By Barkha Dutt
Tens of thousands of Chinese and Indian troops are facing off in the uppermost reaches of the Himalayas, on the precipice of a possible war between the two major countries.
China’s incursions into eastern Ladakh across the Line of Actual Control that separates it from India should be seen as part of its global pattern of bad behavior. If left unchallenged, China’s provocative and perfidious military actions along the border with India could destabilize South Asia.
China’s massive buildup of troops and infrastructure in pockets across the border not only violates bilateral agreements, but also forces Indians to confront a new reality. India has spent decades of emotional, political and military capital on Pakistan. But the bigger adversary was always China.
For more than three months, a cloak of opacity has been thrown over the emerging conflict between the two nations that together make up nearly 40 percent of the world’s population and stand to account for one third of the global GDP by 2060. Here in India, official briefings have offered few details and, save the odd terse statement from the army, information has largely been sparse.
In June, I traveled to Ladakh in an attempt to report on the China-India escalations. But, other than the intermittent roar of fighter jets, there was an eerie silence. With altitudes as high as 15,000 feet and temperatures as low as minus 30 degrees Celsius, there was just no access to the remote peaks where the battle lines were being drawn.
Now after talking to multiple officials, within the government and the military, all of whom would speak only on the condition of anonymity, a picture finally emerges. According to them, the countries are perilously close to armed conflict. India is determined to retaliate against what one military official called “China’s deceitful and aggressive behavior.” After three months of stonewalling by China, India has tanks, artillery guns and fighter jets on standby to counter any large-scale aggression.
The last time China caught India woefully by surprise with a military attack across the Himalayas was in 1962. But the parallels end there. India, long haunted by the drubbing roughly 50 years ago, is just not that nation any longer. “India is the underdog, but we are the fighting dog,” says an official closely involved with framing the strategic response to the crisis. “The Chinese appear to have been taken aback by the Indian soldier’s willingness to take lives and fight with what we have. India is willing to take blood and lose blood.”
As if to prove the point, this week, Indian troops moved firmly and preemptively to stop China’s new attempt at land grabs. China’s People’s Liberation Army was getting active in areas south of the strategically important Pangong Lake. But Indians took the heights near Rezang La and Requin La, allowing them an unfettered view of a key garrison inside China. The operation was led by India’s covert Special Frontier Force, which is drawn mostly from Tibetans whose families escaped Chinese oppression.

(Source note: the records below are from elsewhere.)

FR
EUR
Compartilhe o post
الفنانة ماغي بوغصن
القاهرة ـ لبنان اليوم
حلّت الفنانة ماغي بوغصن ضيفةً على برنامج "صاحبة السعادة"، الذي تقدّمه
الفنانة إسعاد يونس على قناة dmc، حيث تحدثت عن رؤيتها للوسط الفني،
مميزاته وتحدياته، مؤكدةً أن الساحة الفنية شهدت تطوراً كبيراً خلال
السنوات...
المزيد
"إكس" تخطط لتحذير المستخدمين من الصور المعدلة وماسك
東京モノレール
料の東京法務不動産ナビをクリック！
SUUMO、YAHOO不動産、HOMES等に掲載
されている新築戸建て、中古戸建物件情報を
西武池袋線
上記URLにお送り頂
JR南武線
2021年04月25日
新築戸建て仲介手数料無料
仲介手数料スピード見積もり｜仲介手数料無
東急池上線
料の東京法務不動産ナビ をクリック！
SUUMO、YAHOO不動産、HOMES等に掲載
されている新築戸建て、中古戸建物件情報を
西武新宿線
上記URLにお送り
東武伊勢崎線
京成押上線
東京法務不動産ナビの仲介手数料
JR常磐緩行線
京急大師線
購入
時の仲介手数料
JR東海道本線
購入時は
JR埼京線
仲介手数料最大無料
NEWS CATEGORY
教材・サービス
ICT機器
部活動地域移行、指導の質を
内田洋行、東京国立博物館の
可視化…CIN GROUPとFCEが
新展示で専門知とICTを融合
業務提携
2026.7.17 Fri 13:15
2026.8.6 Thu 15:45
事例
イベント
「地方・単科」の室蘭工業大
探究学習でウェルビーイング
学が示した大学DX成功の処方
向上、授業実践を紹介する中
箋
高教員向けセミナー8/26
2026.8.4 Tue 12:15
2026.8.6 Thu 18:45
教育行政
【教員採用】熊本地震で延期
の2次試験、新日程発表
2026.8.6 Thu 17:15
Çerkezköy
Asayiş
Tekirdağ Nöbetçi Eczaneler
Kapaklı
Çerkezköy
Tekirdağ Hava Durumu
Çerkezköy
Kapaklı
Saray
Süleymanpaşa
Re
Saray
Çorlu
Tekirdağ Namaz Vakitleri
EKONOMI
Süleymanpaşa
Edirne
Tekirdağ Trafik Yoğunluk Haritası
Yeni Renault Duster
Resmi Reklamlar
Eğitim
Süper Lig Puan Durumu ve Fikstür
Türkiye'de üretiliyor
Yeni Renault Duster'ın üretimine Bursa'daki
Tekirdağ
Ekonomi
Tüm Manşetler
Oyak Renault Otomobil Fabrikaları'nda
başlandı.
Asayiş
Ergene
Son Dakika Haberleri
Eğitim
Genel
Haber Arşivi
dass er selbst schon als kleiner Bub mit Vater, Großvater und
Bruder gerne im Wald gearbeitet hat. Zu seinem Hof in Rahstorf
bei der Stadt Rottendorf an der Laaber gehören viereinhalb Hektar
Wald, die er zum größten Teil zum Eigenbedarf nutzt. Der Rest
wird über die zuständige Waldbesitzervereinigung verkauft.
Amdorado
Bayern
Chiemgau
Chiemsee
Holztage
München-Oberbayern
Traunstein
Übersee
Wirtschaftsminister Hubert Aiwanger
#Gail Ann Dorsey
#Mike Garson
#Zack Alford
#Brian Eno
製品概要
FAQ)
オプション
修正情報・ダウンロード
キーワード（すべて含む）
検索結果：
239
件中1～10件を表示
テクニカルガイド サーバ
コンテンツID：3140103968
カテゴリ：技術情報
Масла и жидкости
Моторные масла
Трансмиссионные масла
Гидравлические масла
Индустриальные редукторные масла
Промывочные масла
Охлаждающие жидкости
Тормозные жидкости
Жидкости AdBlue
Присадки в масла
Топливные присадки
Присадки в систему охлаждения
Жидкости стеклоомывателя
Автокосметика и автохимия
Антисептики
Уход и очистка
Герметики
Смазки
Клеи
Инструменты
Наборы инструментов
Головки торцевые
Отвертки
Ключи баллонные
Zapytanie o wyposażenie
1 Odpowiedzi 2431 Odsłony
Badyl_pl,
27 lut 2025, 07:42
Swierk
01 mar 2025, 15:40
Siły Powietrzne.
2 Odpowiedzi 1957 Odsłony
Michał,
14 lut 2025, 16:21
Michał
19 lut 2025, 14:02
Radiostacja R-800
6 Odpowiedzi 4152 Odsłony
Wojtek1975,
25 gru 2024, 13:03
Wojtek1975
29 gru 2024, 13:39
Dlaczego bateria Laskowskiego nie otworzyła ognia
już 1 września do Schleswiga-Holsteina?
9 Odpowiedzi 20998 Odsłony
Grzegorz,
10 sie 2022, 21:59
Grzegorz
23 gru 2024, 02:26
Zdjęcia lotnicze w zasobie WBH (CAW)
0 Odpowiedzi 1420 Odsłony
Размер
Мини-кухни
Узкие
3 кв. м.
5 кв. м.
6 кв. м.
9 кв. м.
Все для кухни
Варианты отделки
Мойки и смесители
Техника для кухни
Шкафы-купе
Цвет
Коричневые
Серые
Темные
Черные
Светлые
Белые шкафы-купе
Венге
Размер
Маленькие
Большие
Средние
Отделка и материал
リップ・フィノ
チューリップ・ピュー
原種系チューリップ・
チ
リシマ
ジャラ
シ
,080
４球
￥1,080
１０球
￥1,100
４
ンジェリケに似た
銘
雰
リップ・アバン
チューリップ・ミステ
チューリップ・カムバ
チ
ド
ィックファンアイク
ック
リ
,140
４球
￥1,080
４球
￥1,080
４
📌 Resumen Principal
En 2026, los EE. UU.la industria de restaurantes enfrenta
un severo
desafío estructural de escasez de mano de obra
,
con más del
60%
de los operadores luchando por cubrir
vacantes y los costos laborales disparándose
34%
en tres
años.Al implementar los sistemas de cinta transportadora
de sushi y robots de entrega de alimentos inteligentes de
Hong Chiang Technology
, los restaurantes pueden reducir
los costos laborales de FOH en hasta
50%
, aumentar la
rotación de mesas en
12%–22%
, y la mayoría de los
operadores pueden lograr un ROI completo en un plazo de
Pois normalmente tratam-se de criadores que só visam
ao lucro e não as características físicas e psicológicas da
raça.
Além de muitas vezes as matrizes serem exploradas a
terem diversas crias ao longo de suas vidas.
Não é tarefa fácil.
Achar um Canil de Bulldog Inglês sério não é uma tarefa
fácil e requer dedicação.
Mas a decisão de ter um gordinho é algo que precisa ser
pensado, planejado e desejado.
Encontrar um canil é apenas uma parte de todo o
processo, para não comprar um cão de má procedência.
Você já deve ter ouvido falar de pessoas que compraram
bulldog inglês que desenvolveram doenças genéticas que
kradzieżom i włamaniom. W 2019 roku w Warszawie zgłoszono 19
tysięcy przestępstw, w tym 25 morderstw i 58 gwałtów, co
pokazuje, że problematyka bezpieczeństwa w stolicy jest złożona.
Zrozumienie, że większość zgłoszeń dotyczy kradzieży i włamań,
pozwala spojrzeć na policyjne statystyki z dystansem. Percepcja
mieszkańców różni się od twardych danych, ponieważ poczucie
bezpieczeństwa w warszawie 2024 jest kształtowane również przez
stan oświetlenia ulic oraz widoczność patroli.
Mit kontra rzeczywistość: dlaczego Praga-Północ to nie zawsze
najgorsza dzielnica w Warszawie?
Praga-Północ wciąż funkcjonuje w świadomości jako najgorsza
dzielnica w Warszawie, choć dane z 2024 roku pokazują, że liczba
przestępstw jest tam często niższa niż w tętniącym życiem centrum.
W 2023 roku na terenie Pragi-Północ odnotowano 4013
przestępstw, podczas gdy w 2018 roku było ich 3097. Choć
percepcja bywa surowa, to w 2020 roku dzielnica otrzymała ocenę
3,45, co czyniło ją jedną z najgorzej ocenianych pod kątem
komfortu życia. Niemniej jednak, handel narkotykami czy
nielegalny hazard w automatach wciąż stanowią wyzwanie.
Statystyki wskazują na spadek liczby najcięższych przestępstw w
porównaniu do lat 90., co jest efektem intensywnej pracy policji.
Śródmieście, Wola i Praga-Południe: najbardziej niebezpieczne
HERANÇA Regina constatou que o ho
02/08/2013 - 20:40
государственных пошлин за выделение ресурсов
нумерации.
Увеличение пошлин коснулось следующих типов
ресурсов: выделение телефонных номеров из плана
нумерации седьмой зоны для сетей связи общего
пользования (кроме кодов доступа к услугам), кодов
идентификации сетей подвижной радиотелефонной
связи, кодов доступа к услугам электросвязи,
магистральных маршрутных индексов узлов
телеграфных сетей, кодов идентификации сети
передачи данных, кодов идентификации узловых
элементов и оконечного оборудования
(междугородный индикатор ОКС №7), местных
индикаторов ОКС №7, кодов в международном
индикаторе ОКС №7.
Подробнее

Dialogue is not working. For Indians, the turning point came this summer after China’s duplicitous decision to violate a negotiated agreement on withdrawing their men from the Galwan valley on the Indian side of the LAC. Instead of removing their tents as agreed, Chinese troops turned barbarically on the Indians, using wooden rods mounted with nails as weapons.
“There is no trust possible now in the Chinese” says one high-ranking government official, describing the 15,000-foot India-China faceoff as “the new Siachen.” The reference is to the first time that India deployed men at the icy, barren, inhospitable glacier that had remained unoccupied for years till the Pakistani military tried to lay a de facto claim over it. Thirty-six years later, Pakistani and Indian soldiers continue to serve in the icy altitudes. “The Chinese provocation has meant that militarization of the high Himalayas is now complete and permanent,” says a high-ranking Indian official.
Other than an ambition to assert brazen hegemony across the region, China’s motives are less than clear. One theory is that it seeks to inflict costs on India at Pakistan’s behest after Narendra Modi’s government altered the special status of Kashmir in August 2019. More likely, the Chinese who have thrown money and sought transactional influence across South Asia, whether in Sri Lanka, Bangladesh, Nepal or Bhutan, are attempting to compete with and diminish India’s more historical clout. Or this could be one more twisted manifestation of what has been called China’s “Wolf-Warrior Diplomacy” — that has seen the traditionally low-key Chinese presence replaced with a more aggressive approach, which is reflected in its posting combative diplomats across South Asia.
India’s battle with China is also brewing on the economic and technology frontiers. For years, Indians barely noticed as the Chinese systematically infiltrated our markets and grew tentacles around the economy. Now India is paying China back in kind by banning a whole host of apps. Public backlash forced the Chinese phone company Vivo to be dropped as a title sponsor from a major cricket tournament. Huawei is set to be shut out of India’s 5G trials.
Chinese impunity on all fronts must be called out. As the world has learned from the coronavirus crisis, allowing China to be the global bully has consequences for everyone.